═══ PASSAGE SHOWN ═══

Advisory Opinion Text

BILL LOCKYER Attorney General

SUSAN DUNCAN LEE Deputy Attorney General

AGO 04-710

No. 04-710

California Attorney General Opinion

Office of the Attorney General State of California

October 4, 2005

THE HONORABLE JEROME E. HORTON, MEMBER OF THE STATE ASSEMBLY, has requested an opinion on the following question:

May a city charter require that the board of retirement of a city’s employee pension system (1) place the cost of the past service liability associated with a new retirement benefit on a specified amortization schedule and (2) place the cost associated with net accumulated actuarial gains and losses on a time specific amortization schedule?

CONCLUSION

A city charter may not require that the board of retirement of a city’s employee pension system (1) place the cost of the past service liability associated with a new retirement benefit on a specified amortization schedule or (2) place the cost associated with net accumulated actuarial gains and losses on a time specific amortization schedule.

ANALYSIS

The Constitution allows a city to adopt a charter for its own governance. (Cal. Const., art. XI, § 3, subd. (a).) Section 5 of article XI of the Constitution specifies what a city charter may contain:

“(a) It shall be competent in any city charter to provide that the city governed thereunder may make and enforce all ordinances and regulations in respect to municipal affairs, subject only to restrictions and limitations provided in their several charters and in respect to other matters they shall be subject to general laws. City charters adopted pursuant to this Constitution shall supersede any existing charter, and with respect to municipal affairs shall supersede all laws inconsistent therewith.

═══ ENTRIES SUPPLIED ═══

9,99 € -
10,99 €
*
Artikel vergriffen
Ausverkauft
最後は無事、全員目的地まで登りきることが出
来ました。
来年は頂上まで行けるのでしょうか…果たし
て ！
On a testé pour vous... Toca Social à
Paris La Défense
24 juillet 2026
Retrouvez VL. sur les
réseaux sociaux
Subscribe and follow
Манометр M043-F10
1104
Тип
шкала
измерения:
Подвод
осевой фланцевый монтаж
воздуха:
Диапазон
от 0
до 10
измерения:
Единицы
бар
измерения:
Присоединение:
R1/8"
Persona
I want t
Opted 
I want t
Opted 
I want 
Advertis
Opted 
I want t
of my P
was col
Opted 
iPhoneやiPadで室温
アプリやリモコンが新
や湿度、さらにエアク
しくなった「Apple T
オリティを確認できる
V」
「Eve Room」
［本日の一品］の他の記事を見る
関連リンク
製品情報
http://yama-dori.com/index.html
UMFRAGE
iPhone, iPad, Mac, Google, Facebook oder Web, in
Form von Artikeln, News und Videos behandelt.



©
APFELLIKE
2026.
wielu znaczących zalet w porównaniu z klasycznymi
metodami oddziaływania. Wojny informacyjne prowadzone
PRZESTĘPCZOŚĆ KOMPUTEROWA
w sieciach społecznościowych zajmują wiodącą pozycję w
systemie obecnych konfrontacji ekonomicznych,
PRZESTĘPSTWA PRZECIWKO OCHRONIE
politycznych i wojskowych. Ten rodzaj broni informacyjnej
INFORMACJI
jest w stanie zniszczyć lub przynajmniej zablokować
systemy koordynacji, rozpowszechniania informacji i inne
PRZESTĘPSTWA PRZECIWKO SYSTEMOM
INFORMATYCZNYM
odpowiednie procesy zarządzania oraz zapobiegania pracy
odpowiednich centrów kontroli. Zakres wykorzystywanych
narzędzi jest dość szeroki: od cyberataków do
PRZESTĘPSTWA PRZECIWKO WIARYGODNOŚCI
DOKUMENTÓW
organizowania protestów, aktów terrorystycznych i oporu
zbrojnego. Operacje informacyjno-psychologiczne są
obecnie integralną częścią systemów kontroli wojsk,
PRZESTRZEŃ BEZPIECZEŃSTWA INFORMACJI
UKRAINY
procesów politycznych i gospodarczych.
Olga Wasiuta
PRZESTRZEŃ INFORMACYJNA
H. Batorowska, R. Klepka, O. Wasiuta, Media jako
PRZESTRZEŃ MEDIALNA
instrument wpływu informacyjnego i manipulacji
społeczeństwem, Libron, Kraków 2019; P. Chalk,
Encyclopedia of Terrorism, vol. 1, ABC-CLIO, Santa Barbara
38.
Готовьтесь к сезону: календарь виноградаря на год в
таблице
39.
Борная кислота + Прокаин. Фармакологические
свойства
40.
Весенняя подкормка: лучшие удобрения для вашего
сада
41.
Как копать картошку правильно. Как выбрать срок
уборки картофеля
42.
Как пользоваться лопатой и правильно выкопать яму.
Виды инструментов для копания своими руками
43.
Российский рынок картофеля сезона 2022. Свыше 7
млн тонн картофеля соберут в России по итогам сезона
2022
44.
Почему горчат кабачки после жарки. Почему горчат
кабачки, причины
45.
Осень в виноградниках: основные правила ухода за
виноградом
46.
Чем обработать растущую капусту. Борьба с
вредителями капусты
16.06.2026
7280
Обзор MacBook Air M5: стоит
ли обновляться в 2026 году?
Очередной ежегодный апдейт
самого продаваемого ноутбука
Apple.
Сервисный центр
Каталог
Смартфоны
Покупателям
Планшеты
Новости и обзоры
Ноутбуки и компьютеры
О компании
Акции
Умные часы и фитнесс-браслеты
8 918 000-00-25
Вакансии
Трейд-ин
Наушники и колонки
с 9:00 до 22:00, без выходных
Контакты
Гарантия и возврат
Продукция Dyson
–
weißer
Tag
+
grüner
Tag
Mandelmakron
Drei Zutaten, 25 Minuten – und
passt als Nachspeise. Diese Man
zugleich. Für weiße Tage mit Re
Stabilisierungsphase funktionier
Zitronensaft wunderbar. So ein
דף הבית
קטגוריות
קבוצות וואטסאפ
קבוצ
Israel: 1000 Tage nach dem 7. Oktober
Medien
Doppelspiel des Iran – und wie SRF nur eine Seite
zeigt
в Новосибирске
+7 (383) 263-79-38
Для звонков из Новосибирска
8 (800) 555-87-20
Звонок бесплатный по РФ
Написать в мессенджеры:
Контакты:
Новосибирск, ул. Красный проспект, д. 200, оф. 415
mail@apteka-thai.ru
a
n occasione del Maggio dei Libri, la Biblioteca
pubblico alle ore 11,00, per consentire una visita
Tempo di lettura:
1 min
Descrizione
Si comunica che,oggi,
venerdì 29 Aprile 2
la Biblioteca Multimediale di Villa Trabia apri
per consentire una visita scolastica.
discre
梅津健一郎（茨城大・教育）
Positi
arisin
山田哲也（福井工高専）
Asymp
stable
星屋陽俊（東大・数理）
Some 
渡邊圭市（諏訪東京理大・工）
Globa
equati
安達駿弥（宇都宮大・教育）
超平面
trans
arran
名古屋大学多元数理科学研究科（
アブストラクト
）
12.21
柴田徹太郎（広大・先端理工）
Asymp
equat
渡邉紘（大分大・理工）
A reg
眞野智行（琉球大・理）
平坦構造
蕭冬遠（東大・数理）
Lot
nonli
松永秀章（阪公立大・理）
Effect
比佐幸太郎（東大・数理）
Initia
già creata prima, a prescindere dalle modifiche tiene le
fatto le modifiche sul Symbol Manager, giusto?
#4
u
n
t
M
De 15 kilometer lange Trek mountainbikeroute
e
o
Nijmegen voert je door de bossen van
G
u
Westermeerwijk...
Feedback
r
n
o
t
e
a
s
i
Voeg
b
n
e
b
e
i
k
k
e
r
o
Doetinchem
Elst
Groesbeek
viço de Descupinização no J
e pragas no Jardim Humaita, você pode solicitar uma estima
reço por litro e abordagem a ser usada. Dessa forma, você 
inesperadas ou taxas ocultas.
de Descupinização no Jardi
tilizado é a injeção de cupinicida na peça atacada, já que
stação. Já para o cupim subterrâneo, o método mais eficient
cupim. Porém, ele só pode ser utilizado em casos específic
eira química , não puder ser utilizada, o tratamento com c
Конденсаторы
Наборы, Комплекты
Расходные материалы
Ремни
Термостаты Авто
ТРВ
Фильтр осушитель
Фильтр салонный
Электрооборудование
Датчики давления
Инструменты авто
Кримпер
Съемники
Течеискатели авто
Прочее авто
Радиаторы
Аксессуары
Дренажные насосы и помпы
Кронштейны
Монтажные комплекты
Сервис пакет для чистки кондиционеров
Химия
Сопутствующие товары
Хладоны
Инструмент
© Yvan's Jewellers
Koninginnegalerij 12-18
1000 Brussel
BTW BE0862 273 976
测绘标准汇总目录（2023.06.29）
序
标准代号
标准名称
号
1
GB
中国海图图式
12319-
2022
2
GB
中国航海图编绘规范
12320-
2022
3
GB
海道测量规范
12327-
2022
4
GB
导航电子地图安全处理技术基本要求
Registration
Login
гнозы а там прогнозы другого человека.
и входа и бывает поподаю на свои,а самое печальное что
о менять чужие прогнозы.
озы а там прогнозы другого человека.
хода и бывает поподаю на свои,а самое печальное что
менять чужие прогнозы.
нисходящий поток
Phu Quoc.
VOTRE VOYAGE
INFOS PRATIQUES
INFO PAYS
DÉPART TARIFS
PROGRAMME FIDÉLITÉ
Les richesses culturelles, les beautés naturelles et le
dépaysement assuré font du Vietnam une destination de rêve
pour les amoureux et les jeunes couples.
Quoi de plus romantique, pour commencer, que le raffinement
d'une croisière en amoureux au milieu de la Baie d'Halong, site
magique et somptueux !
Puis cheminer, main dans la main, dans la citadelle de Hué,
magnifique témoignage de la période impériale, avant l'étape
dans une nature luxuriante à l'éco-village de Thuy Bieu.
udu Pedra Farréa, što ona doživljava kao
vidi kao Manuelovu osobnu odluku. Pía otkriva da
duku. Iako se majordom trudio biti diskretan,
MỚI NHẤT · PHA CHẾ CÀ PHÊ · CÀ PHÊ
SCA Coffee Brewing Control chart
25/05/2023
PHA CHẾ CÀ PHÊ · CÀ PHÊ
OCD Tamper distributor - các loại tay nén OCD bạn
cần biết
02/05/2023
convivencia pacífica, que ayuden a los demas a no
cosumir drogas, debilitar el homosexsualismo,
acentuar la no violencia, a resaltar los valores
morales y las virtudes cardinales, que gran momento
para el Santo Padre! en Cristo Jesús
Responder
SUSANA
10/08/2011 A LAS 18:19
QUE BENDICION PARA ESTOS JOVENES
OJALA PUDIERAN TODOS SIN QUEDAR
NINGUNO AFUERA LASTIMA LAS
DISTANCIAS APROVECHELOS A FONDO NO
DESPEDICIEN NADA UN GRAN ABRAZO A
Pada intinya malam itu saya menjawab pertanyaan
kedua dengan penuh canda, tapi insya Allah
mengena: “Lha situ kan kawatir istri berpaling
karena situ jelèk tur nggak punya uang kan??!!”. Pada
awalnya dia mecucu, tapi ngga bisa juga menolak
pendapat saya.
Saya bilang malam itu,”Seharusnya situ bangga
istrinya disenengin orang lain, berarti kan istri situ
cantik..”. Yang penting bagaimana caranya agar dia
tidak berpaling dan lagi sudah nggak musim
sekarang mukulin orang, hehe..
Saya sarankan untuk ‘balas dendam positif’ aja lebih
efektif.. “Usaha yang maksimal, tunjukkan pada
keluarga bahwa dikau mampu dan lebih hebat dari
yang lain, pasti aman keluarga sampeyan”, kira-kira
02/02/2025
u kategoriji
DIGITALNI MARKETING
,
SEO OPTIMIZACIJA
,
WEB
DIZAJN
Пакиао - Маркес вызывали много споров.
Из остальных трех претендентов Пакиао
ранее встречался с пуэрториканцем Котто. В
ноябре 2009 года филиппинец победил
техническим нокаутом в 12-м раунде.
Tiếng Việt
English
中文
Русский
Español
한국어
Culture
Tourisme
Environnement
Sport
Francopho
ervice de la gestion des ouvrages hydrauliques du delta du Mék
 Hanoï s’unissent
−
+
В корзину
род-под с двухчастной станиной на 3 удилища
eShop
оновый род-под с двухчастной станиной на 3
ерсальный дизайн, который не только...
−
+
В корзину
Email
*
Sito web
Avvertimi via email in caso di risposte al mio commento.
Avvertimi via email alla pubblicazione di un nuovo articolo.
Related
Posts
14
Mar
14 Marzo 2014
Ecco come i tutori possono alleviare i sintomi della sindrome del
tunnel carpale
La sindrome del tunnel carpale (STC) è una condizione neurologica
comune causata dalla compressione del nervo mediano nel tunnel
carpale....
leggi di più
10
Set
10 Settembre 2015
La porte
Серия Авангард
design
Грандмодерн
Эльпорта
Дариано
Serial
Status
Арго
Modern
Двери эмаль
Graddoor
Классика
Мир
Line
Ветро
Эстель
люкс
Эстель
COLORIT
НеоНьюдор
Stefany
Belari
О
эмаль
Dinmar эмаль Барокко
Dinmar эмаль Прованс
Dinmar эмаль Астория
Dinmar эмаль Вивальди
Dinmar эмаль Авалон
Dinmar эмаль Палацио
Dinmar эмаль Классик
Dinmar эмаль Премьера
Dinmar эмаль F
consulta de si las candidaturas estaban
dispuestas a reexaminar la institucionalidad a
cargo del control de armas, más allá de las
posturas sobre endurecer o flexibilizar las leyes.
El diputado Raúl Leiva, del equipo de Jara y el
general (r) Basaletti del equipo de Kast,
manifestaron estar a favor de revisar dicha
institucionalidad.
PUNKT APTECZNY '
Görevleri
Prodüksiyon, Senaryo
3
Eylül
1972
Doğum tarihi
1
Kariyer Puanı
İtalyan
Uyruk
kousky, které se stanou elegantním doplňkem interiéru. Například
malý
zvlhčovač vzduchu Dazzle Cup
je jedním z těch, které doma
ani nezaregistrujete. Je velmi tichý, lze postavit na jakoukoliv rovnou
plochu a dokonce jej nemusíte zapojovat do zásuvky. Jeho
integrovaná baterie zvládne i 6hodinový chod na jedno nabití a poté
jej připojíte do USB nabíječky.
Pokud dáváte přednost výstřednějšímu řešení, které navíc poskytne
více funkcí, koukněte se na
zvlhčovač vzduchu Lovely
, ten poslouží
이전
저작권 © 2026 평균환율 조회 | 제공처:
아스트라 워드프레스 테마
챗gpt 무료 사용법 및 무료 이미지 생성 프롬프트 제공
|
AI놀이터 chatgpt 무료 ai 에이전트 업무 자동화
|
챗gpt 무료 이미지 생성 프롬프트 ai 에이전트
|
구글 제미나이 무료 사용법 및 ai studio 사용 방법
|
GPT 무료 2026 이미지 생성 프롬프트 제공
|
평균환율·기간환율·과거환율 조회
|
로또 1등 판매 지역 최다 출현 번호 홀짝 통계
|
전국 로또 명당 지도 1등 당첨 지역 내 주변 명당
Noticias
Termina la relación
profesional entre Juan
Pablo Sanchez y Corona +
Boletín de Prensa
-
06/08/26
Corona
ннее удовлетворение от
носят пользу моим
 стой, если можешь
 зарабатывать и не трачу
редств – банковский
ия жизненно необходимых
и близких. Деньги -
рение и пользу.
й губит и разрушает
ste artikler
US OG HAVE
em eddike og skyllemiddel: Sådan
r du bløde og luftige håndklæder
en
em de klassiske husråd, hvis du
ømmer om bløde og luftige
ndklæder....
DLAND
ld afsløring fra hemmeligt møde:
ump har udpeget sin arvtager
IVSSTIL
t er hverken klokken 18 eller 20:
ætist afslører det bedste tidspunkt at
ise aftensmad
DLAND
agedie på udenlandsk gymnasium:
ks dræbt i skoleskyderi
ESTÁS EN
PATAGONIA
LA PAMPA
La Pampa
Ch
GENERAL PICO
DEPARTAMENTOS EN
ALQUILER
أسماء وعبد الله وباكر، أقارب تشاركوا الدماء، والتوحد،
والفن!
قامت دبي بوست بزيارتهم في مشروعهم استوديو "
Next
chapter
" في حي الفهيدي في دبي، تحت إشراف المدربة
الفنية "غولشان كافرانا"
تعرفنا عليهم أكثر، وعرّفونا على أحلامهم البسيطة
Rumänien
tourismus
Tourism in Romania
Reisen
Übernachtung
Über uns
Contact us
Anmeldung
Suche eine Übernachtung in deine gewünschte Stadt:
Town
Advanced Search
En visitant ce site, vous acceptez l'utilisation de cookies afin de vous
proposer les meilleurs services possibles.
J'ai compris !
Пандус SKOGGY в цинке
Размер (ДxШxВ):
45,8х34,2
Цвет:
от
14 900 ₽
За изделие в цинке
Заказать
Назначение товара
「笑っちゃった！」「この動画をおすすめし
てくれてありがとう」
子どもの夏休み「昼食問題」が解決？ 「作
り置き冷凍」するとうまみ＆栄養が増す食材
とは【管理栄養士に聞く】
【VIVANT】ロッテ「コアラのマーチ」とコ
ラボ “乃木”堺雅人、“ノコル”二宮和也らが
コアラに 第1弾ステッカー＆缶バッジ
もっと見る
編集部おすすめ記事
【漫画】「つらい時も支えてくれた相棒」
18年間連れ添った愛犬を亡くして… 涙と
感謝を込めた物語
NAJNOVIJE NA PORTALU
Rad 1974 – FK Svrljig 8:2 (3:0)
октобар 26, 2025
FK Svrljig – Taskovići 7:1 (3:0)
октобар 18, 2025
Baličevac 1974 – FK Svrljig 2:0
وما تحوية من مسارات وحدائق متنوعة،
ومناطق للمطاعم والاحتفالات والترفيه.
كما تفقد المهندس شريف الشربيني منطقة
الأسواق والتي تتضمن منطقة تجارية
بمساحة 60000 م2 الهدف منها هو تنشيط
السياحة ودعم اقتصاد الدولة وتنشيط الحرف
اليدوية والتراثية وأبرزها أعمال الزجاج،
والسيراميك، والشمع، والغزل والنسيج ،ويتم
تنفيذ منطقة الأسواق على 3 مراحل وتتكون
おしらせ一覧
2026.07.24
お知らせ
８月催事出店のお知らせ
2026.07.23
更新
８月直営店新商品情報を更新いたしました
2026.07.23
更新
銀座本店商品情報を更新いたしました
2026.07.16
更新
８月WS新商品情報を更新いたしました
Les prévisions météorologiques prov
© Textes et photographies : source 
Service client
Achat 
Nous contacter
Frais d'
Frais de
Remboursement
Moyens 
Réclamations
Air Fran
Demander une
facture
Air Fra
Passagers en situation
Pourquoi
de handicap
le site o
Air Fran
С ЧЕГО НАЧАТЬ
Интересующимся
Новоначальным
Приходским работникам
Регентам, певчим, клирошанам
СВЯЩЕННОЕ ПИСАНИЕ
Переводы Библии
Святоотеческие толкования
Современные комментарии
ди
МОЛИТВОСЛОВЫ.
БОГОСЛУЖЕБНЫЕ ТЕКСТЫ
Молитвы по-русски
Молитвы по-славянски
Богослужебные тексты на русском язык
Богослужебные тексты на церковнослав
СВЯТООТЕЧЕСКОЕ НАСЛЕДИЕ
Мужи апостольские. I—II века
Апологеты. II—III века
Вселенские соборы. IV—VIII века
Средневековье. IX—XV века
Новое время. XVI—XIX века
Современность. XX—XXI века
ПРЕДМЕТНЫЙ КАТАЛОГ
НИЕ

═══

=== YOUR ASSIGNMENT ===
List every person named in the attorney general opinion above, with the title or position the opinion gives each one.

=== THE ANSWER ===
- Bill Lockyer: Attorney General
- Susan Duncan Lee: Deputy Attorney General
- Jerome E. Horton: Member of the State Assembly